[Input records]
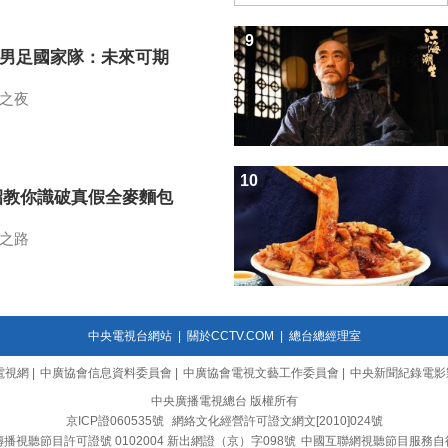
9
7男足國家隊：未來可期
之夜
10
招教你識破真假全麥麵包
之路
中央電視台網站
|
關於CCTV.COM
|
總台總經理室
電視網
|
中廣協會信息資料委員會
|
中廣協會電視文藝工作委員會
|
中央新聞紀錄電影
中央廣播電視總台 版權所有
京ICP證060535號
網絡文化經營許可證文網文[2010]024號
播視聽節目許可證號 0102004 新出網證（京）字098號
中國互聯網視聽節目服務自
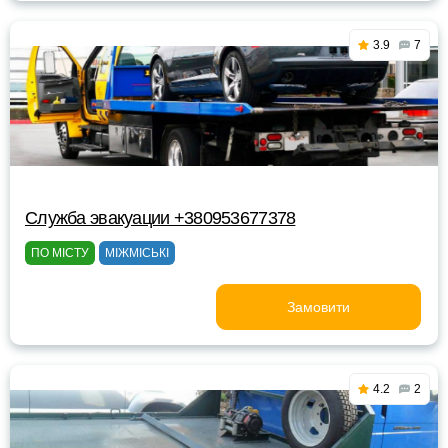
3.9
7
Служба эвакуации +380953677378
ПО МІСТУ
МІЖМІСЬКІ
Замовити
4.2
2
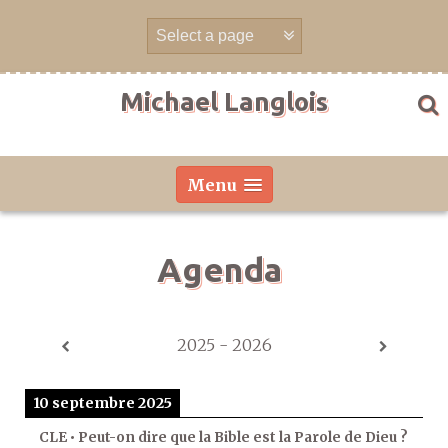
Aller
directement
au
contenu
Michael Langlois
Menu
Agenda
2025 - 2026
10 septembre 2025
CLE • Peut-on dire que la Bible est la Parole de Dieu ?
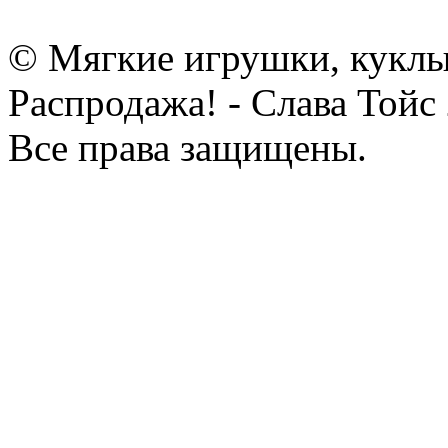
© Мягкие игрушки, куклы
Распродажа! - Слава Тойс
Все права защищены.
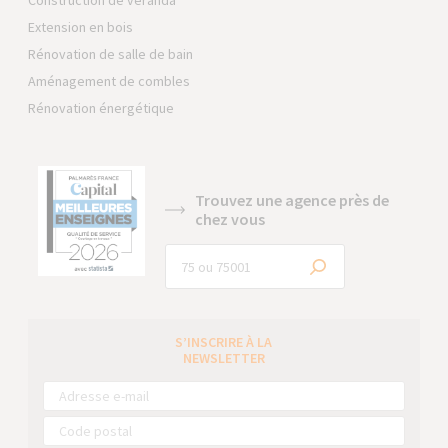
Construction de véranda
Extension en bois
Rénovation de salle de bain
Aménagement de combles
Rénovation énergétique
Trouvez une agence près de
chez vous
S’INSCRIRE À LA
NEWSLETTER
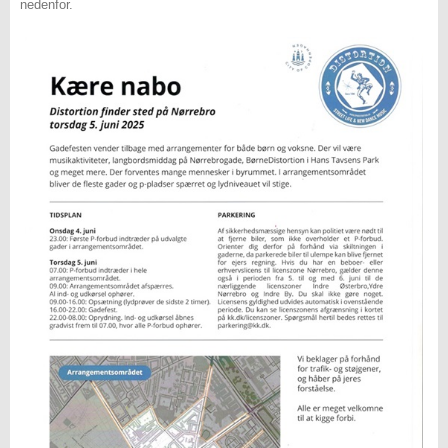
nedenfor.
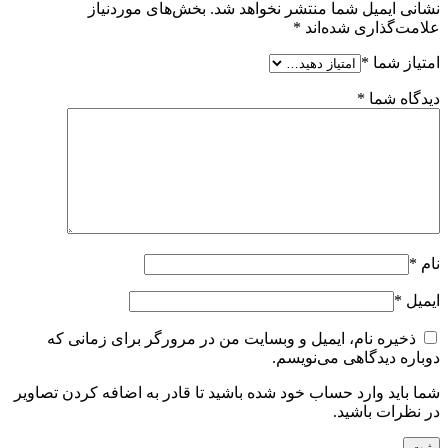
نشانی ایمیل شما منتشر نخواهد شد.
بخش‌های موردنیاز
علامت‌گذاری شده‌اند
*
امتیاز شما
*
دیدگاه شما
*
نام
*
ایمیل
*
ذخیره نام، ایمیل و وبسایت من در مرورگر برای زمانی که
دوباره دیدگاهی می‌نویسم.
شما باید وارد حساب خود شده باشید تا قادر به اضافه کردن تصاویر
در نظرات باشید.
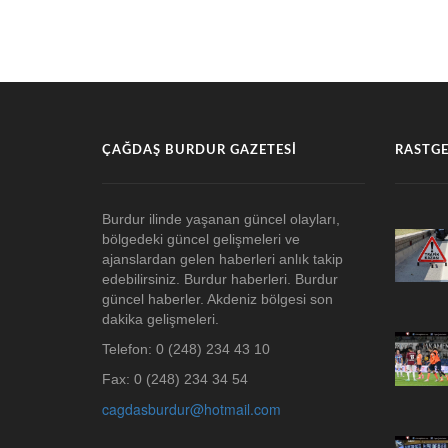
ÇAĞDAŞ BURDUR GAZETESI
RASTGE
Burdur ilinde yaşanan güncel olayları,
bölgedeki güncel gelişmeleri ve
ajanslardan gelen haberleri anlık takip
edebilirsiniz. Burdur haberleri. Burdur
güncel haberler. Akdeniz bölgesi son
dakika gelişmeleri.
Telefon: 0 (248) 234 43 10
Fax: 0 (248) 234 34 54
cagdasburdur@hotmail.com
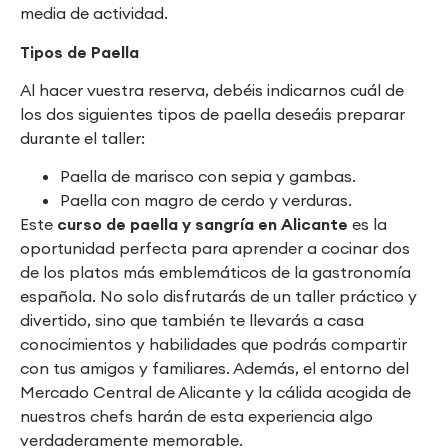
media de actividad.
Tipos de Paella
Al hacer vuestra reserva, debéis indicarnos cuál de
los dos siguientes tipos de paella deseáis preparar
durante el taller:
Paella de marisco con sepia y gambas.
Paella con magro de cerdo y verduras.
Este
curso de paella y sangría en Alicante
es la
oportunidad perfecta para aprender a cocinar dos
de los platos más emblemáticos de la gastronomía
española. No solo disfrutarás de un taller práctico y
divertido, sino que también te llevarás a casa
conocimientos y habilidades que podrás compartir
con tus amigos y familiares. Además, el entorno del
Mercado Central de Alicante y la cálida acogida de
nuestros chefs harán de esta experiencia algo
verdaderamente memorable.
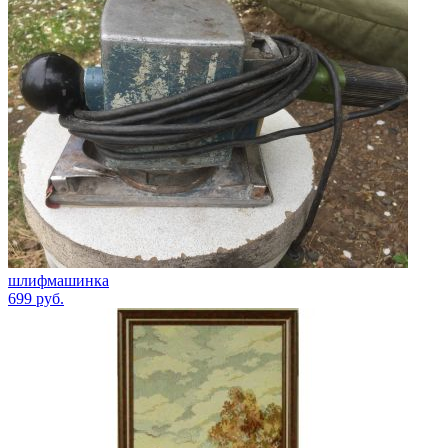
шлифмашинка
699
руб.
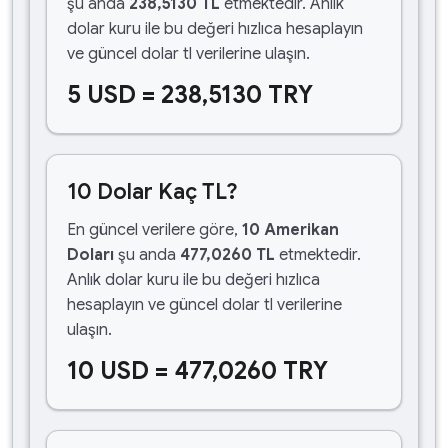
şu anda
238,5130 TL
etmektedir. Anlık
dolar kuru ile bu değeri hızlıca hesaplayın
ve güncel dolar tl verilerine ulaşın.
5 USD = 238,5130 TRY
10 Dolar Kaç TL?
En güncel verilere göre,
10 Amerikan
Doları
şu anda
477,0260 TL
etmektedir.
Anlık dolar kuru ile bu değeri hızlıca
hesaplayın ve güncel dolar tl verilerine
ulaşın.
10 USD = 477,0260 TRY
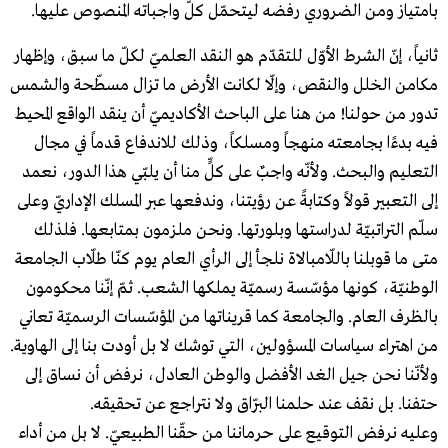
بامتياز ومن الضروري رفضه ليتحمّل كلٌّ واجباته المنصوص عليها.
ثانياً، إنّ الشرط الأوّل للتقدّم هو النقد العلميّ لكلّ ما سبق، وإظهار
مكامن الخلل والنقص، وإلّا لكانت الأرض ما تزال مسطّحة والشمس
تدور من حولنا! من هنا على الباحث الأكاديميّ أن ينقد الواقع المحيط
فيه بدءًا بجامعته منهجاً ومسلكاً، وذلك للاندفاع قدماً في مجال
التعليم والبحث. ولأنّه واجبٌ على كلٍّ منا أن يلبّي هذا الدور، نعمد
إلى التعبير قولاً وكتابةً عن رؤيتنا، وندفعها عبر المسلك الإداريّ وعلى
سلّم التراتبيّة لدراستها وبلورتها. ونحن ملزمون بمتابعها. فلذلك
متى ما قوبلنا باللّامبالاة نلجأ إلى الرأي العام يوم كنّا طلّاب الجامعة
الوطنيّة، كونها مؤسّسة رسميّة يملكها الشعب. ثمّ إنّنا محكومون
بالظرف العام. والجامعة كما قريناتها من المؤسّسات الرسميّة تعاني
من اهتراء سياسات المسؤولين، التي توشك لا بل أودت بنا إلى الهاوية.
ولأنّنا نحن جيل الغد الأفضل والوطن العادل، نرفض أن نساق إلى
حتفنا. بل نقف عند حلمنا البرّاق ولا نتراجع عن تحقيقه.
وعليه نرفض التوقيع على حرماننا من حقّنا الطبيعيّ. لا بل من أداء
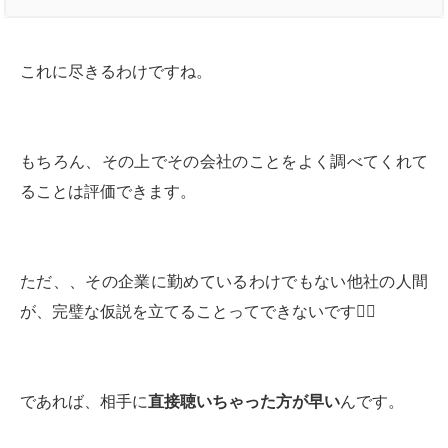
これに尽きるわけですね。
もちろん、その上でその会社のことをよく調べてくれて
ることは評価できます。
ただ、、その企業に勤めているわけでもない他社の人間
が、完璧な仮説を立てることってできないです🙅‍♀️
であれば、相手に
直接聴いちゃった方が早い
んです。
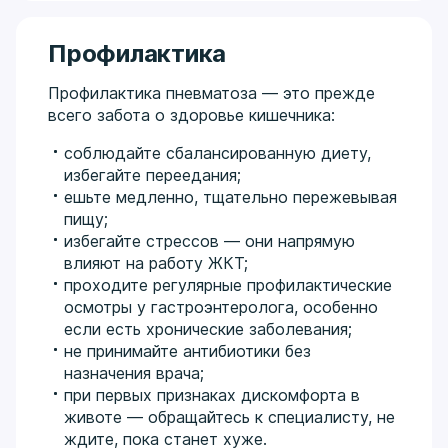
Профилактика
Профилактика пневматоза — это прежде
всего забота о здоровье кишечника:
соблюдайте сбалансированную диету,
избегайте переедания;
ешьте медленно, тщательно пережевывая
пищу;
избегайте стрессов — они напрямую
влияют на работу ЖКТ;
проходите регулярные профилактические
осмотры у гастроэнтеролога, особенно
если есть хронические заболевания;
не принимайте антибиотики без
назначения врача;
при первых признаках дискомфорта в
животе — обращайтесь к специалисту, не
ждите, пока станет хуже.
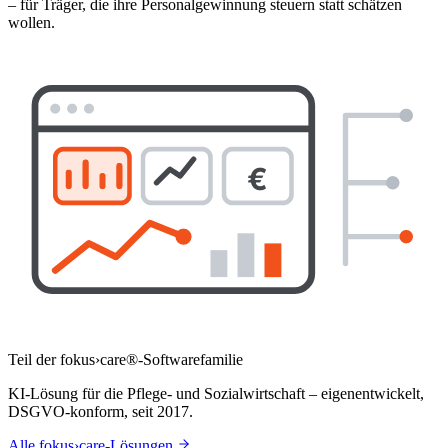
– für Träger, die ihre Personalgewinnung steuern statt schätzen
wollen.
€
Teil der fokus›care®-Softwarefamilie
KI-Lösung
für die Pflege- und Sozialwirtschaft – eigenentwickelt,
DSGVO-konform, seit 2017.
Alle fokus›care-Lösungen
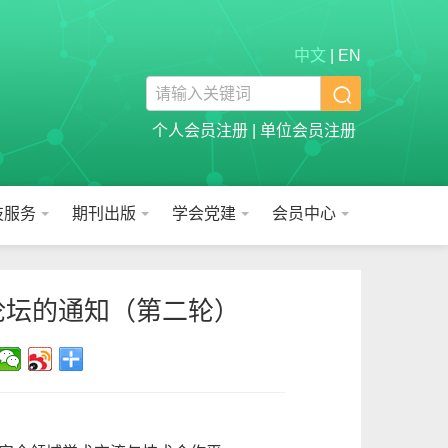
中文
|
EN

个人会员注册
|
单位会员注册
技服务
期刊出版
学会党建
会员中心
论坛的通知（第二轮）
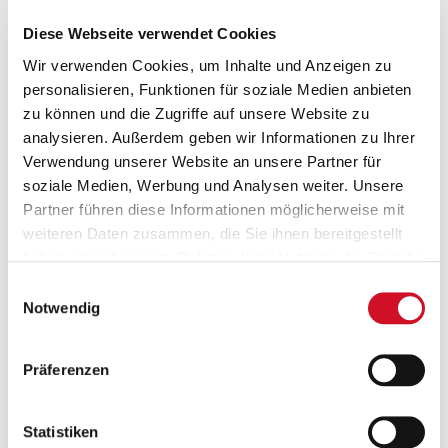
Diese Webseite verwendet Cookies
Wir verwenden Cookies, um Inhalte und Anzeigen zu
personalisieren, Funktionen für soziale Medien anbieten
zu können und die Zugriffe auf unsere Website zu
analysieren. Außerdem geben wir Informationen zu Ihrer
Verwendung unserer Website an unsere Partner für
Sicher einkaufen und bezahlen
soziale Medien, Werbung und Analysen weiter. Unsere
Partner führen diese Informationen möglicherweise mit
weiteren Daten zusammen, die Sie ihnen bereitgestellt
haben oder die sie im Rahmen Ihrer Nutzung der Dienste
gesammelt haben.
Einwilligungsauswahl
Notwendig
Präferenzen
Statistiken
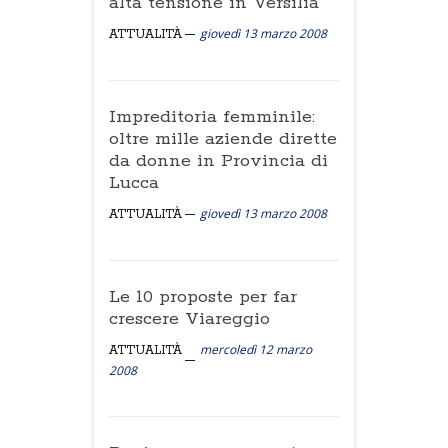
alta tensione in Versilia
giovedì 13 marzo 2008
ATTUALITÀ
Impreditoria femminile:
oltre mille aziende dirette
da donne in Provincia di
Lucca
giovedì 13 marzo 2008
ATTUALITÀ
Le 10 proposte per far
crescere Viareggio
mercoledì 12 marzo
ATTUALITÀ
2008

[Task to carry out] Set down, word for word, the lines of the material starting at the line containing "بامتياز ومن الضروري" and ending at the line containing "وعليه نرفض التوقيع", including both of those lines.

[Result for this exercise]
بامتياز ومن الضروري رفضه ليتحمّل كلٌّ واجباته المنصوص عليها.
ثانياً، إنّ الشرط الأوّل للتقدّم هو النقد العلميّ لكلّ ما سبق، وإظهار
مكامن الخلل والنقص، وإلّا لكانت الأرض ما تزال مسطّحة والشمس
تدور من حولنا! من هنا على الباحث الأكاديميّ أن ينقد الواقع المحيط
فيه بدءًا بجامعته منهجاً ومسلكاً، وذلك للاندفاع قدماً في مجال
التعليم والبحث. ولأنّه واجبٌ على كلٍّ منا أن يلبّي هذا الدور، نعمد
إلى التعبير قولاً وكتابةً عن رؤيتنا، وندفعها عبر المسلك الإداريّ وعلى
سلّم التراتبيّة لدراستها وبلورتها. ونحن ملزمون بمتابعها. فلذلك
متى ما قوبلنا باللّامبالاة نلجأ إلى الرأي العام يوم كنّا طلّاب الجامعة
الوطنيّة، كونها مؤسّسة رسميّة يملكها الشعب. ثمّ إنّنا محكومون
بالظرف العام. والجامعة كما قريناتها من المؤسّسات الرسميّة تعاني
من اهتراء سياسات المسؤولين، التي توشك لا بل أودت بنا إلى الهاوية.
ولأنّنا نحن جيل الغد الأفضل والوطن العادل، نرفض أن نساق إلى
حتفنا. بل نقف عند حلمنا البرّاق ولا نتراجع عن تحقيقه.
وعليه نرفض التوقيع على حرماننا من حقّنا الطبيعيّ. لا بل من أداء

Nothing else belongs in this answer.